If you replace the above-mentioned DMA controller with an 8-bit DMA controller that uses a counter that can update the address in increments of 2, without using the existing DMA controller, it will be possible to replace it with an 8-bit DMA controller that uses a counter that can update the address in increments of 2. This eliminates the need for right shifts and left shifts using external hardware.

In the above embodiments, 8-bit and 16-bit conversion has been described, but the present invention can be applied to various bit width conversions by changing the number of bus disconnection mechanisms and the number of shifts.

[Effects of the Invention] As described above, by using the present invention, it is possible to eliminate the overhead of bit width conversion in communication between bus masters having different bit widths.

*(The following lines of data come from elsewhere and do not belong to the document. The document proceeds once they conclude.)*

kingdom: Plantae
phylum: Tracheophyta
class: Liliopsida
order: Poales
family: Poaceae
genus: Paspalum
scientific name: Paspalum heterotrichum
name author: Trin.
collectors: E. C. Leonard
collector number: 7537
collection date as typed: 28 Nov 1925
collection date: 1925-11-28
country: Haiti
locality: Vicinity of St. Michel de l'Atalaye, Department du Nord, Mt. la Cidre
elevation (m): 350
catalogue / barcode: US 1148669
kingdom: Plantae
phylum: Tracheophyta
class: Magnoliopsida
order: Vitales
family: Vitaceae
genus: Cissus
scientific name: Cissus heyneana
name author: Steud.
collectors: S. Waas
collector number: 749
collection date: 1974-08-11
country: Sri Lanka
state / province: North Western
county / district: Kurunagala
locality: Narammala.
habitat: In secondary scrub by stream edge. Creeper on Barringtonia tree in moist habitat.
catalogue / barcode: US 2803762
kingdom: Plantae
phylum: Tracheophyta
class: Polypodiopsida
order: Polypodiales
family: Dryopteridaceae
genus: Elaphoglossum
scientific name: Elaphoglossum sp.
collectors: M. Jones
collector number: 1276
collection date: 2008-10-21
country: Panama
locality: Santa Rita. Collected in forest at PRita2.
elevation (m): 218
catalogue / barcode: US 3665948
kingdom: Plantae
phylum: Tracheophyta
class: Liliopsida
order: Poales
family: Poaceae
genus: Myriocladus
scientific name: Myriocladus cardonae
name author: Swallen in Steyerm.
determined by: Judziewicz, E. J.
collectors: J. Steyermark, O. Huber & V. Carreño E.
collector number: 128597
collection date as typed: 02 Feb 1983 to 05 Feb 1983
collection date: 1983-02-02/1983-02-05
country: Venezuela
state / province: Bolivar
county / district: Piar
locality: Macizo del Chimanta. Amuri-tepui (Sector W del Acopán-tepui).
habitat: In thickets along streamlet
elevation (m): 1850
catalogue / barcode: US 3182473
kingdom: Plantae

[Brief explanation of drawings]

FIG. 1 is a diagram showing the configuration of a storage device according to an embodiment of the present invention, FIG. 2 is a diagram showing an embodiment of a bit width variable storage device having an address translation mechanism, and FIG. 3 is a diagram showing an embodiment of a bit width variable storage device having an address translation mechanism. FIG. 2 is a diagram showing the configuration of a hardware portion of an embodiment. 11, 12...Memory bank, 13...Bus disconnection mechanism, 14...Decoder, 23...Address conversion mechanism.

Claims (3)

[Claims] (1) A plurality of memory banks, a bus disconnection means that disconnects the memory banks according to the type of bit width, and a decoder that selects the memory bank corresponding to the address value and the type of bit width. What is claimed is: 1. A variable bit width information processing device comprising: 2. The variable bit width information processing device according to claim 1, further comprising: address conversion means for converting an address from a bus master and supplying the converted address to the memory bank. (3) The variable bit width according to claim 2, further comprising address generation means that is directly connected to the bus master and corresponds to a word larger than the data bus width of the bus master, instead of the address conversion means. Information processing device.